**What to produce:**
Without omitting anything, return the records precisely as given.

**Raw data:**
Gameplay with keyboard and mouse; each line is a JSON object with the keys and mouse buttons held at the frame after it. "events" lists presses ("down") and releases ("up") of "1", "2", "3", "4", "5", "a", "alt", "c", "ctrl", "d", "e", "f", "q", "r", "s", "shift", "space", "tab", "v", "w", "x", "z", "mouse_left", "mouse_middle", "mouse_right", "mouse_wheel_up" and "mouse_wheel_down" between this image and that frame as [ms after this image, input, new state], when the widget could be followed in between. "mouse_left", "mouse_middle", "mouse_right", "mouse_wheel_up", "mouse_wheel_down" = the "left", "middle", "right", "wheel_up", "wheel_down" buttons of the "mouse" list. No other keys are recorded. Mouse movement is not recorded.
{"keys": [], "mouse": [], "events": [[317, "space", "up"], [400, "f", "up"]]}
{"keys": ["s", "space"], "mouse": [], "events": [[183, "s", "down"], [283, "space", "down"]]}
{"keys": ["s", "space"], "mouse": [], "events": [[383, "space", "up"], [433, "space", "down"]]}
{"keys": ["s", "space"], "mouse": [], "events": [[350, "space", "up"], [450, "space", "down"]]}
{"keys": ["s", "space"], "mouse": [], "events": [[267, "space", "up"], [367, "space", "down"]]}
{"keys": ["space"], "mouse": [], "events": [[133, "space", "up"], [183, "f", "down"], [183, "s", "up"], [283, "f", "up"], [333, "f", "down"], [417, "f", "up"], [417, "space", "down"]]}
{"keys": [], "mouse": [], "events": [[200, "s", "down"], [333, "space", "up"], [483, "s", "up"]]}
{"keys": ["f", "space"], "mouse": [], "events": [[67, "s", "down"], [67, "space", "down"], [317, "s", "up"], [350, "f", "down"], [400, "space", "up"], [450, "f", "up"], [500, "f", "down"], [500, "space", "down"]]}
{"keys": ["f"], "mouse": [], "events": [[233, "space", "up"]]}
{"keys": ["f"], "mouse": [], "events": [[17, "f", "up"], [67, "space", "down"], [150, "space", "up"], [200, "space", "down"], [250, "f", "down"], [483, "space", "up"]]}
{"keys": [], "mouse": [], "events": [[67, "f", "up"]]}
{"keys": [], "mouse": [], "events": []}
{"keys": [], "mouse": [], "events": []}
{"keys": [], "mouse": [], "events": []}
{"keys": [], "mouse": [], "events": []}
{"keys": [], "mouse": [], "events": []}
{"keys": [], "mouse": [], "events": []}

**Written answer:**
Gameplay with keyboard and mouse; each line is a JSON object with the keys and mouse buttons held at the frame after it. "events" lists presses ("down") and releases ("up") of "1", "2", "3", "4", "5", "a", "alt", "c", "ctrl", "d", "e", "f", "q", "r", "s", "shift", "space", "tab", "v", "w", "x", "z", "mouse_left", "mouse_middle", "mouse_right", "mouse_wheel_up" and "mouse_wheel_down" between this image and that frame as [ms after this image, input, new state], when the widget could be followed in between. "mouse_left", "mouse_middle", "mouse_right", "mouse_wheel_up", "mouse_wheel_down" = the "left", "middle", "right", "wheel_up", "wheel_down" buttons of the "mouse" list. No other keys are recorded. Mouse movement is not recorded.
{"keys": [], "mouse": [], "events": [[317, "space", "up"], [400, "f", "up"]]}
{"keys": ["s", "space"], "mouse": [], "events": [[183, "s", "down"], [283, "space", "down"]]}
{"keys": ["s", "space"], "mouse": [], "events": [[383, "space", "up"], [433, "space", "down"]]}
{"keys": ["s", "space"], "mouse": [], "events": [[350, "space", "up"], [450, "space", "down"]]}
{"keys": ["s", "space"], "mouse": [], "events": [[267, "space", "up"], [367, "space", "down"]]}
{"keys": ["space"], "mouse": [], "events": [[133, "space", "up"], [183, "f", "down"], [183, "s", "up"], [283, "f", "up"], [333, "f", "down"], [417, "f", "up"], [417, "space", "down"]]}
{"keys": [], "mouse": [], "events": [[200, "s", "down"], [333, "space", "up"], [483, "s", "up"]]}
{"keys": ["f", "space"], "mouse": [], "events": [[67, "s", "down"], [67, "space", "down"], [317, "s", "up"], [350, "f", "down"], [400, "space", "up"], [450, "f", "up"], [500, "f", "down"], [500, "space", "down"]]}
{"keys": ["f"], "mouse": [], "events": [[233, "space", "up"]]}
{"keys": ["f"], "mouse": [], "events": [[17, "f", "up"], [67, "space", "down"], [150, "space", "up"], [200, "space", "down"], [250, "f", "down"], [483, "space", "up"]]}
{"keys": [], "mouse": [], "events": [[67, "f", "up"]]}
{"keys": [], "mouse": [], "events": []}
{"keys": [], "mouse": [], "events": []}
{"keys": [], "mouse": [], "events": []}
{"keys": [], "mouse": [], "events": []}
{"keys": [], "mouse": [], "events": []}
{"keys": [], "mouse": [], "events": []}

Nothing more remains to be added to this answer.